About this book
Empathy has long been recognized as a key element of the healing professions. Yet it is not always clear how to define the concept, how to measure it, whether there are effective methods to enhance empathy , or whether empathy really helps make treatment more effective. Drawing on evolutionary research, neurological findings, developmental and psychodynamic perspectives, and systems theory, Empathy in Patient Care explains why this human quality is essential to positive health outcomes—and how it can be measured and how professionals can benefit from its enhancement.
Dr. Hojat proceeds from theoretical constructs of empathy as a core ingredient of human relationships to analyze the nuanced roles it plays in the therapeutic dyad.

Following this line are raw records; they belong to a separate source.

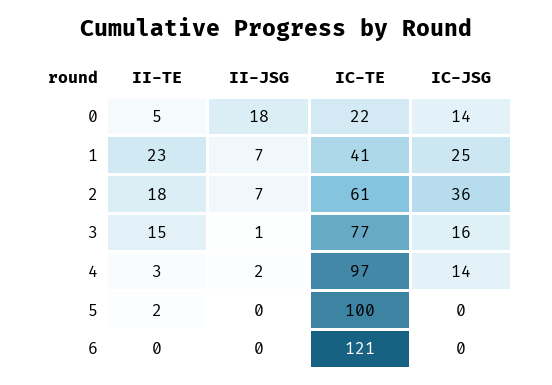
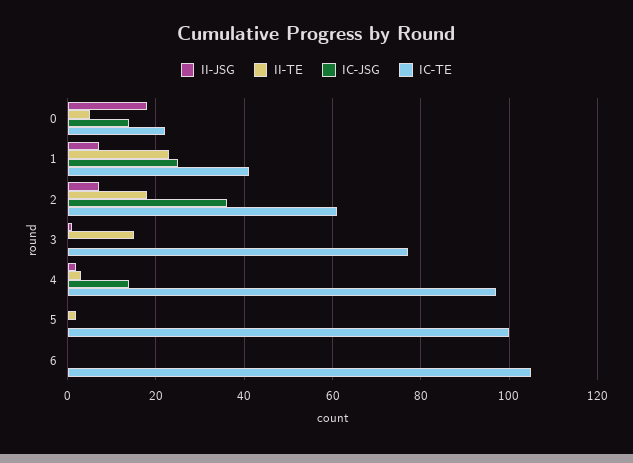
IC-JSG, 3: 16 -> 0
IC-TE, 6: 121 -> 105

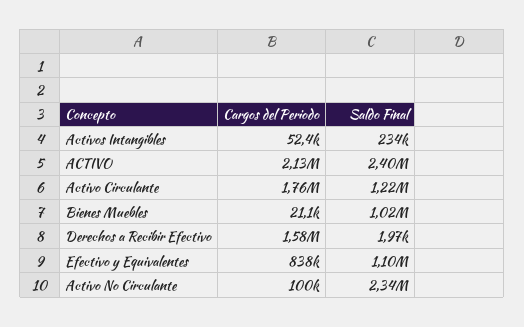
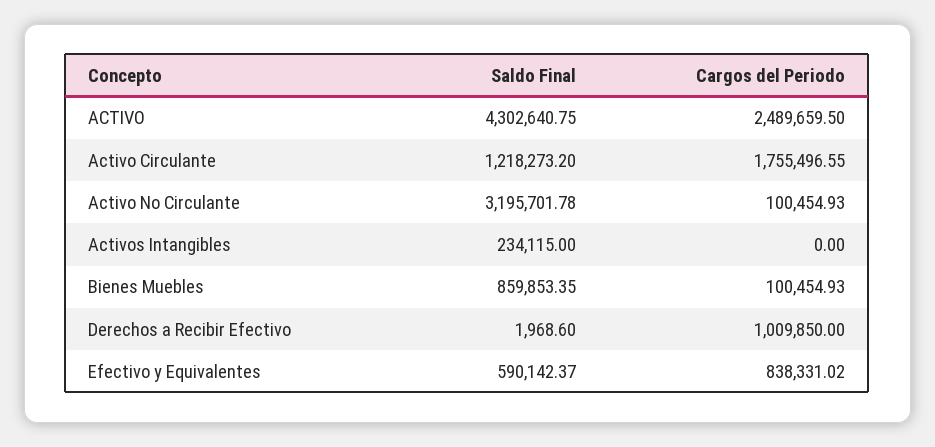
Cargos del Periodo, Activos Intangibles: 52400 -> 0
Cargos del Periodo, ACTIVO: 2130000 -> 2489659.5
Saldo Final, ACTIVO: 2400000 -> 4302640.75
Cargos del Periodo, Bienes Muebles: 21100 -> 100454.93
Saldo Final, Bienes Muebles: 1020000 -> 859853.35
Cargos del Periodo, Derechos a Recibir Efectivo: 1580000 -> 1009850
Saldo Final, Efectivo y Equivalentes: 1100000 -> 590142.37
Saldo Final, Activo No Circulante: 2340000 -> 3195701.78

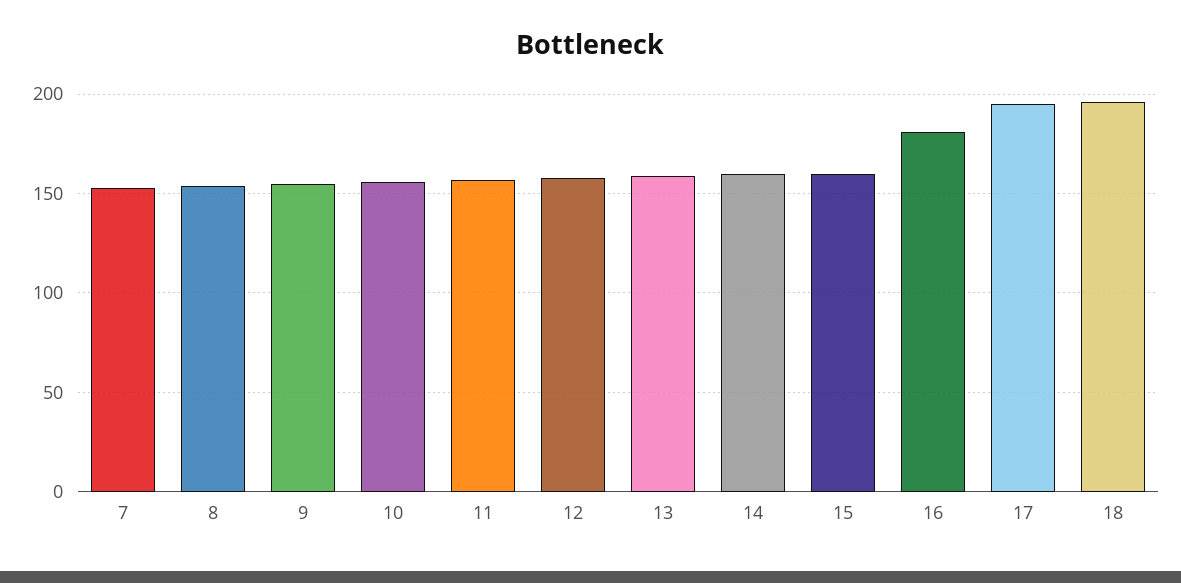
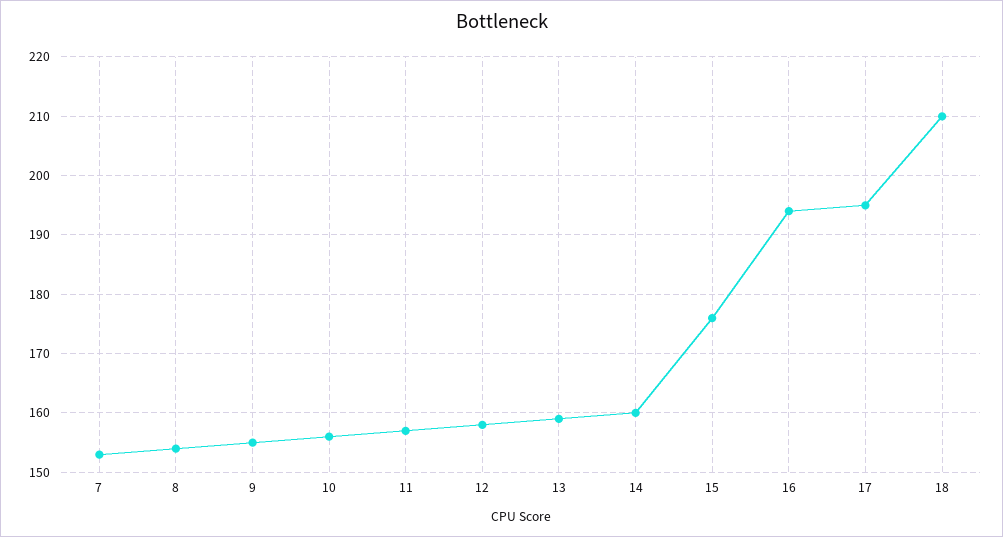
15: 160 -> 175
16: 180 -> 195
18: 195 -> 210

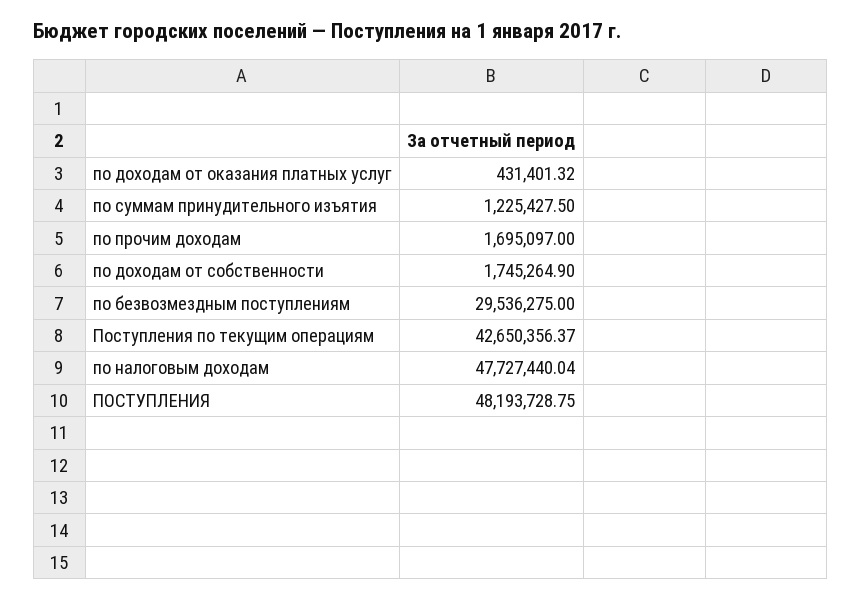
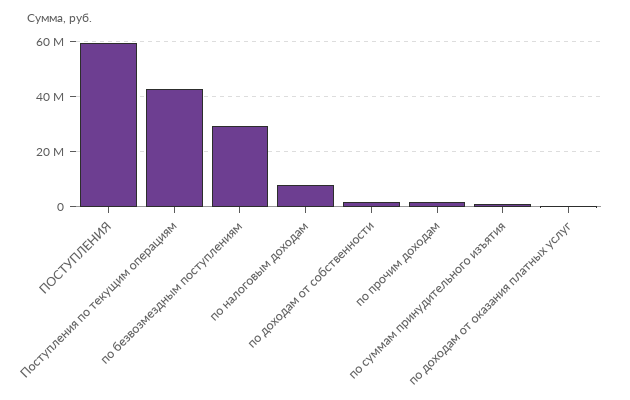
по налоговым доходам: 47727440.04 -> 7500000
ПОСТУПЛЕНИЯ: 48193728.75 -> 60000000

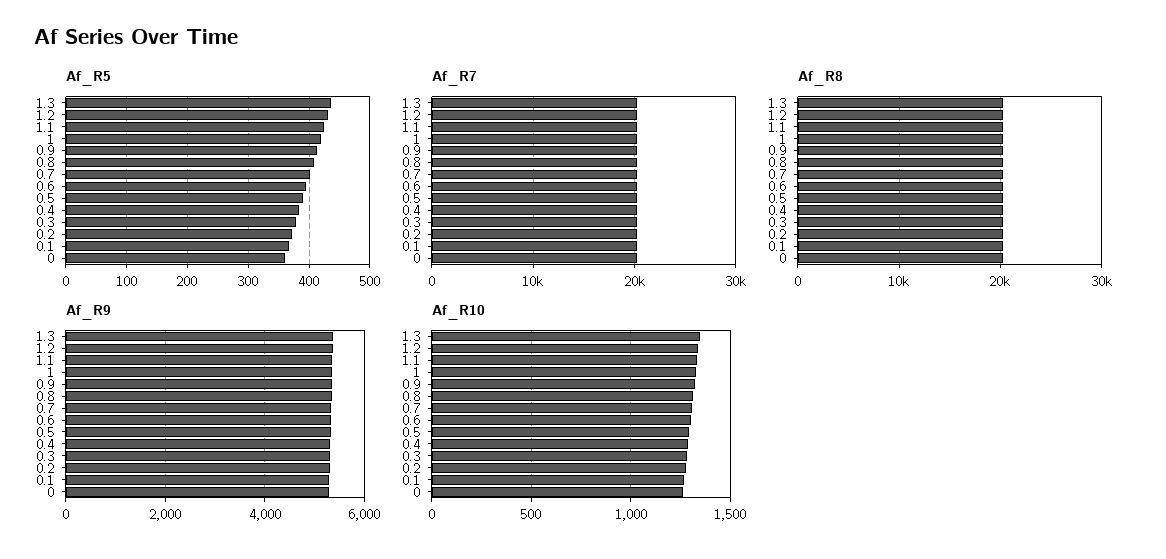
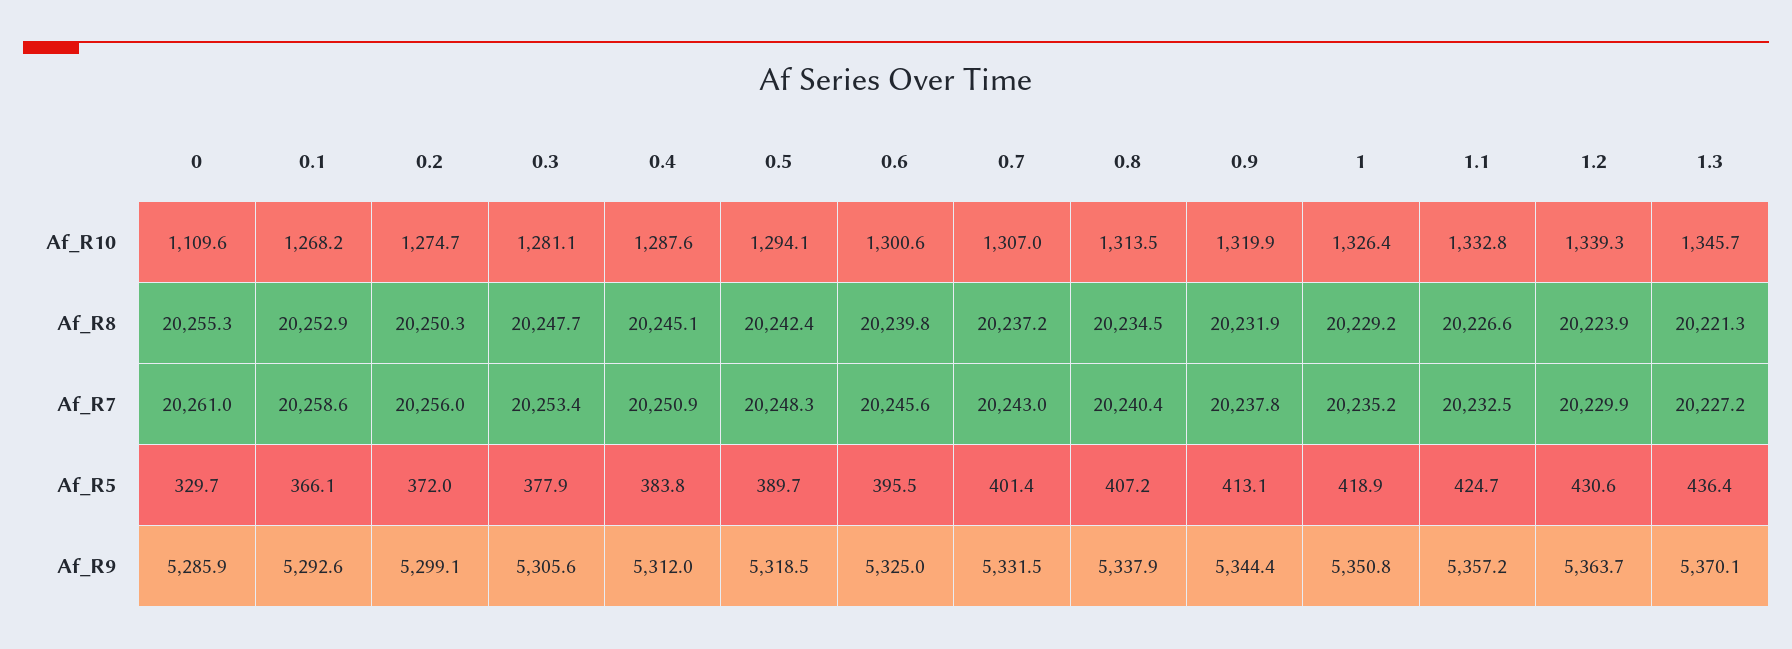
Af_R5, 0: 360 -> 329.7
Af_R10, 0: 1250 -> 1109.6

Twelve insightful chapters define empathy as it develops during the crucial early months of life, relate it to specific biopsychosocial aspects of health, and place empathy firmly in the context of patient care:
-Findings linking higher levels of clinician empathy to a more accurate diagnosis, more positive treatment outcomes, and better patient compliance
-The World Health Organization’s definition of health linked to empathy in patient care
-Descriptions of effective science-based empathy-building programs
-Salient discussion of empathy-related gender and career choice issues as reflected in clinicians’ practice styles
-Training issues, from obstacles to empathy in medical school to whether empathy should be considered in admissions decisions
-An in-depth grounding in the Jefferson Scale of Physician Empathy, complete with specific versions of this measure for practitioners, students, and patients.
Written with great professional and personal vision, Empathy in Patient Care opens its readers—physicians and nurses, psychologists, therapists and social workers, students and the faculty who work with them—to emerging, creative uses for this most basic human attribute.
"This book is unique in combining an encyclopedic overview of empathy with a fine-grained, precise way of measuring it. Clinicians, researchers, students, and educators will find in this book both a resource for work already done and a blueprint for what still needs to be done."
Herbert Adler, M.D., Ph.D., Clinical Professor of Psychiatry and Human Behavior, Jefferson Medical College.